Noxafil antifungal medication
August 17 2017 by Ray Sahelian, M.D.
Noxafil (posaconazole) is used to prevent fungal infections caused by certain molds and yeast-like fungus called Aspergillus and Candida. Noxafil is used in patients who have weakened immune systems following bone marrow transplants and for patients with a condition (decreased white blood cell counts) that makes it difficult for the body to fight infections following chemotherapy for cancer.
Noxafil side effects, adverse reactions
The safety and efficacy of Noxafil were evaluated in clinical trials consisting of 1,844 patients between 13 and 82 years of age. In two, randomized, controlled studies of patients who had compromised immunity and were at high risk for invasive fungal infections, those patients who received Noxafil had comparable or lower rates of invasive Aspergillus and Candida infections than those patients who received other antifungal medications.
The most common adverse reactions were nausea, vomiting, diarrhea, rash, a decrease in potassium blood levels and platelet counts, and abnormalities in liver function tests. Infrequent Noxafil side effects include QTc prolongation (abnormal heart rhythm) and liver function impairment.

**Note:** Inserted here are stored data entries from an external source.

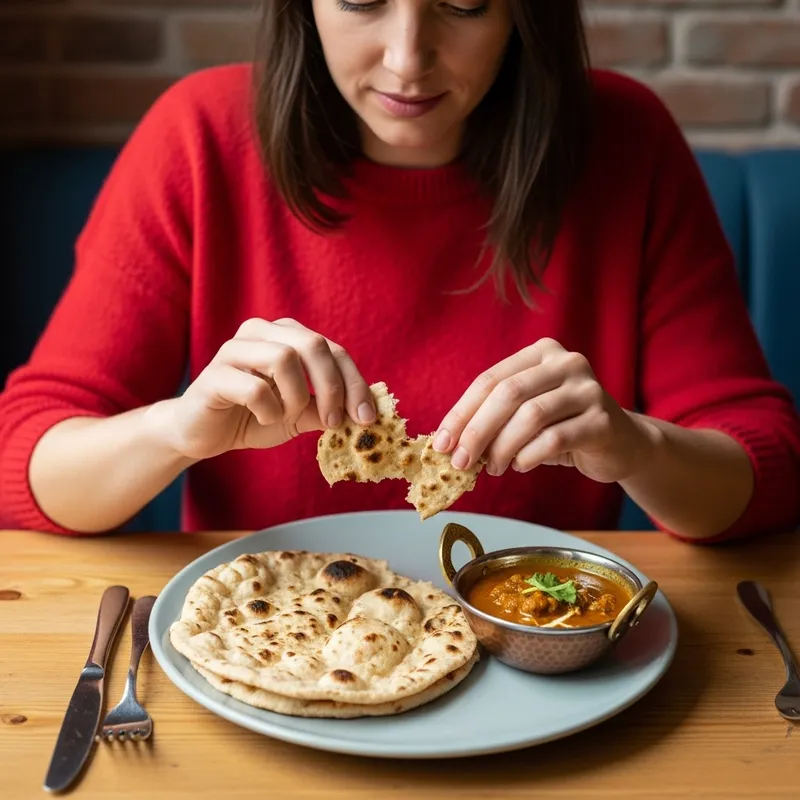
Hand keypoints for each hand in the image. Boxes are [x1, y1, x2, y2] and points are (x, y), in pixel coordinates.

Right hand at [154, 318, 375, 460]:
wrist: (204, 433)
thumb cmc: (253, 416)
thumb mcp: (300, 415)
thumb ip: (327, 409)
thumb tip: (365, 414)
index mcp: (287, 335)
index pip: (334, 350)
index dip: (355, 383)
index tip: (366, 417)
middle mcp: (262, 332)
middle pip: (313, 344)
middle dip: (332, 387)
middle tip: (335, 422)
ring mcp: (235, 349)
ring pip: (283, 358)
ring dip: (296, 397)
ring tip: (288, 416)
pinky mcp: (214, 374)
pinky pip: (254, 387)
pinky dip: (268, 409)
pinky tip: (262, 417)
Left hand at [432, 338, 653, 483]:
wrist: (623, 444)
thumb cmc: (563, 428)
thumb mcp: (527, 415)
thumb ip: (494, 419)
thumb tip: (449, 444)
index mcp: (541, 353)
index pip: (490, 380)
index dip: (461, 412)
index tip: (441, 443)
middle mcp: (566, 362)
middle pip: (508, 394)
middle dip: (477, 431)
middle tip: (460, 461)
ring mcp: (588, 389)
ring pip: (530, 416)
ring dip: (502, 447)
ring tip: (493, 468)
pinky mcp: (603, 420)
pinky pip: (554, 439)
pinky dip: (529, 456)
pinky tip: (520, 466)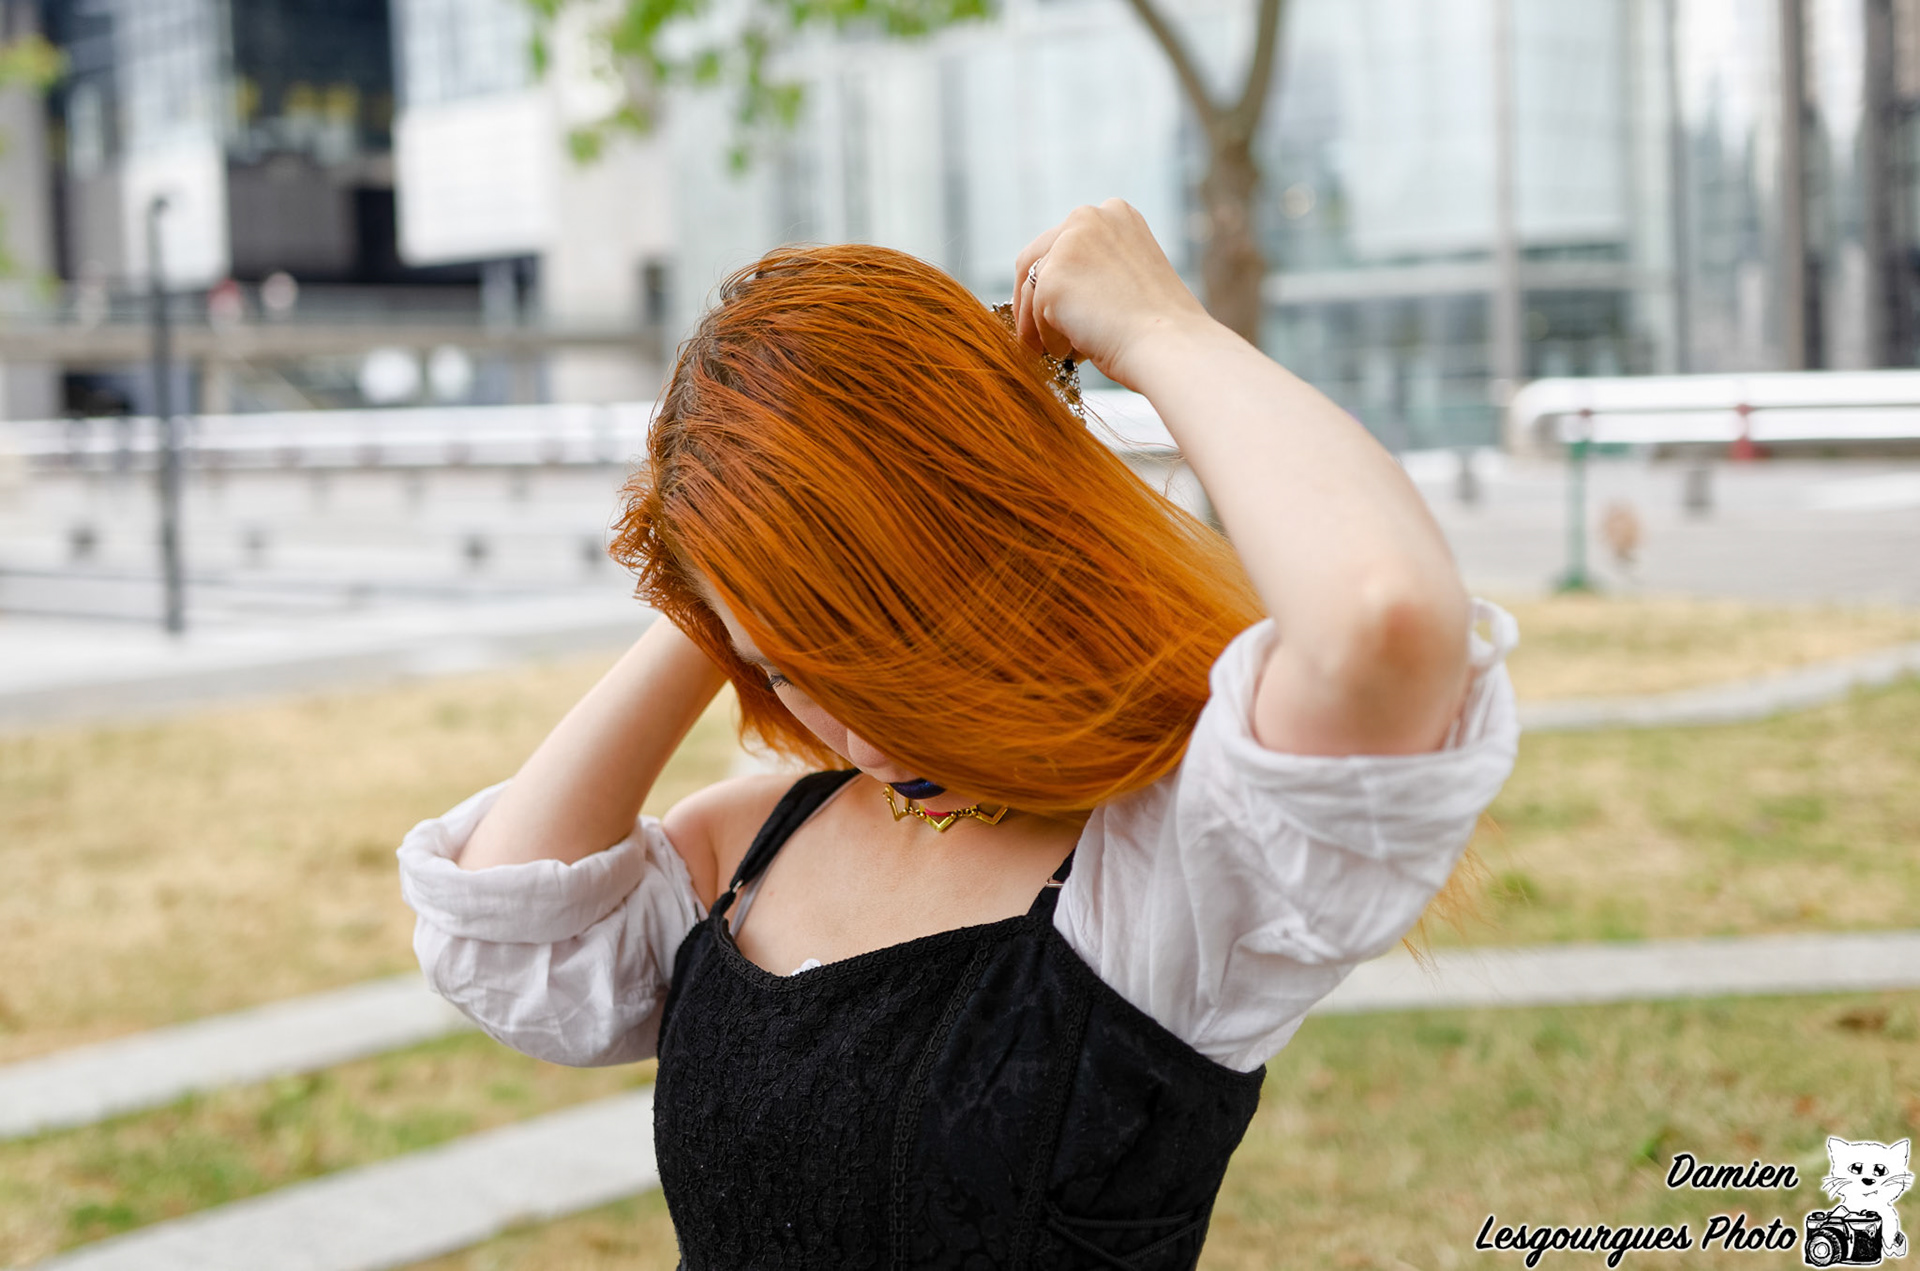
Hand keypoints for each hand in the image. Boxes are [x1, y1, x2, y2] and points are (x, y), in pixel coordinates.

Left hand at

Expert Opin Drug Safety. 2013. Safety of posaconazole. The
increasing number of invasive fungal infections among immunocompromised
hosts is a significant clinical issue. Diagnosis of IFI, choosing among the
available antifungal drugs, and the high morbidity/mortality associated with IFI
pose clinical challenges for healthcare providers. Besides efficacy, a thorough
knowledge of the pharmacokinetics, drug-drug interactions and safety profile of
the antifungal drugs is critical for appropriate drug selection. Among the
commonly used triazoles, the recently released posaconazole is relatively less
well investigated in terms of its safety. With expanding clinical use of
posaconazole, the present review examines the safety of the drug and its
propensity for drug-drug interaction. This paper mainly discusses the safety
profile, its adverse effects and drug-drug interaction. Posaconazole is
generally safe and well tolerated. Lack of an intravenous formulation and
unpredictable bioavailability of the suspension form are significant factors
limiting the widespread use of posaconazole.
Take Noxafil with a meal
Noxafil must be taken with a full meal to allow adequate absorption of the drug into the body so it can take effect. Noxafil has been shown to interact with several prescription medications, including drugs that suppress the immune system, and these reactions may be serious.

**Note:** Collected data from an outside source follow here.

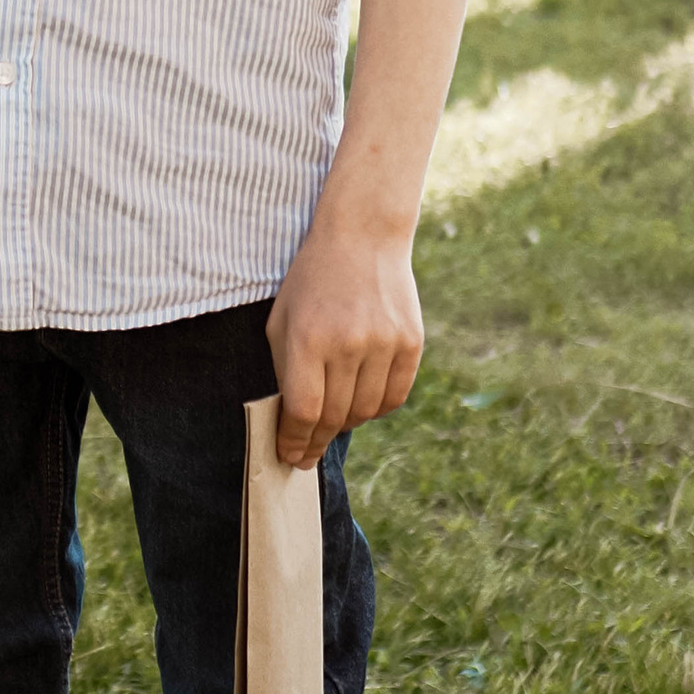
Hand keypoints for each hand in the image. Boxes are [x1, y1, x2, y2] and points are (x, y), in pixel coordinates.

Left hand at [265, 174, 425, 468]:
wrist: (363, 236)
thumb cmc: (312, 281)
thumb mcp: (282, 319)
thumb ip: (285, 370)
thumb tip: (294, 422)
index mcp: (307, 339)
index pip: (304, 411)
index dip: (295, 441)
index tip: (290, 456)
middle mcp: (347, 344)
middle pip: (334, 417)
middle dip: (316, 441)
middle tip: (307, 452)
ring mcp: (383, 343)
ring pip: (364, 412)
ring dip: (346, 424)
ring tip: (334, 420)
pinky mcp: (410, 343)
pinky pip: (393, 397)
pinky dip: (375, 408)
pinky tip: (362, 402)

The triazole antifungal posaconazole was first approved as
an oral suspension formulation. Despite pharmacokinetic target attainment and
clinical efficacy in premarketing trials, postmarketing analyses indicated
unpredictable bioavailability resulting in subtherapeutic concentrations and
reports of breakthrough fungal infections.
Noxafil is manufactured by Schering-Plough Corporation, Kenilworth, NJ.